16 juillet 2010 5 16 /07 /juillet /2010 15:27

      Ce Dimanche 4 Juillet, suite au rassemblement mensuel au Château de Grouchy où 68 véhicules étaient exposés,

      Les canotiers bien vissés sur le crâne et les paniers pique-nique regorgeant de victuailles, voici 22 de nos collectionneurs sillonnant les routes du Vexin Français pour se poser le temps d'un repas à Nesles-la-Vallée, accueillis au foyer rural  jouxtant l'ancienne gare bordée par le Sausseron.

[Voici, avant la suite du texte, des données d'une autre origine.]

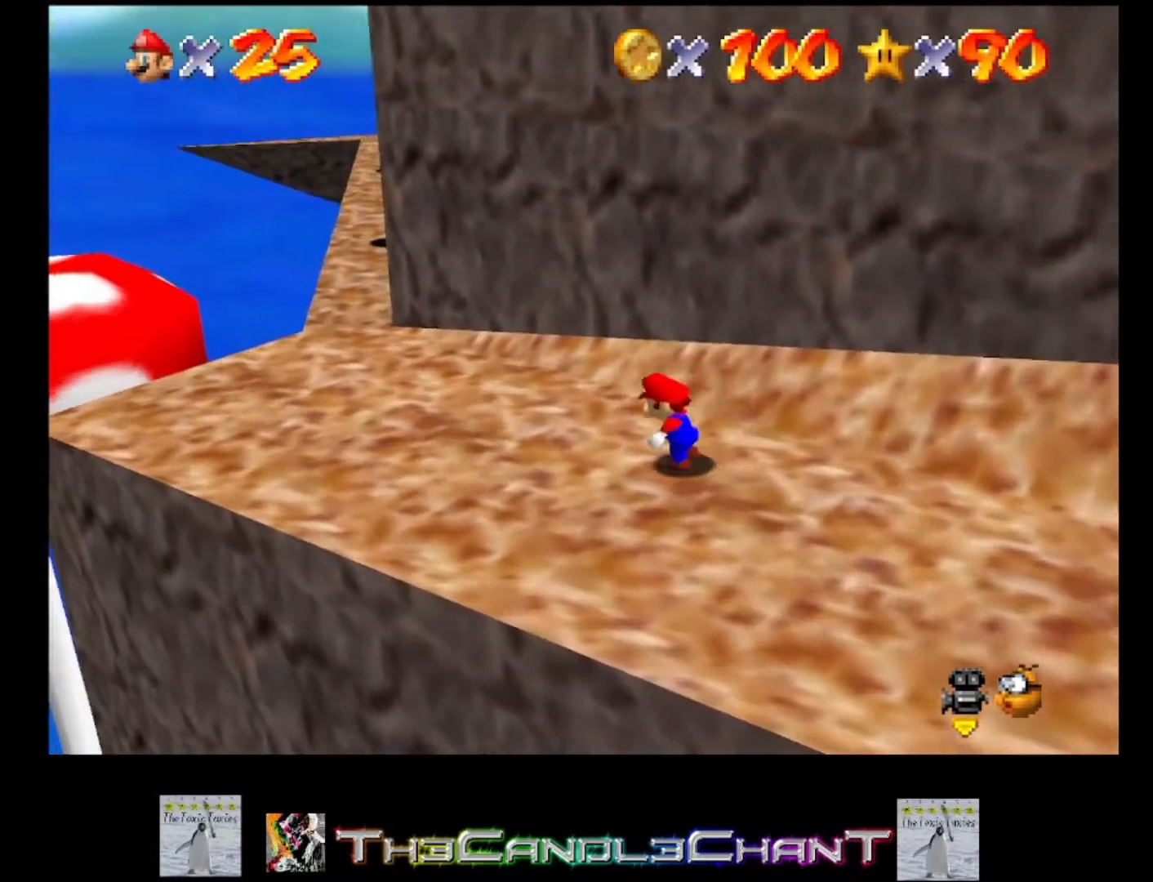
{"buttons": [], "left_stick": "up-left", "right_stick": "center", "events": []}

La commune fut traversée de 1886 à 1949 par la ligne de chemin de fer à voie métrique : Valmondois-Marines.

 

      Il fait beau....Il fait chaud....et c'est tout regaillardis et quelque peu dissipés que nous reprenons la route vers Hédouville et Ronquerolles.

 

      Henri, notre guide, nous avait conté la fabuleuse histoire des aérostiers Charles et Robert,mais pour les moins attentifs, voici un petit rappel de cette incroyable aventure.....

 

      Un  certain 1er décembre 1783 entre Hédouville et Ronquerolles 

 

       Le 1er décembre 1783 apparut dans le ciel de Nesles la Vallée une grande sphère à

côtes rouges qui se posa doucement dans la prairie près du croisement des routes

d’Hédouville et de Frouville. De la nacelle d’osier tendue de toile bleu-roi

descendirent le physicien Jacques Charles et le jeune Robert. Ils venaient d’accomplir

le second voyage aérien de l’humanité.

      L’aérostat avait été baptisé d’un nom à la hauteur de l’exploit : « le Grand Globe » et

sa nacelle, « le Char du Triomphe ».

      Une performance « dans l’air du temps »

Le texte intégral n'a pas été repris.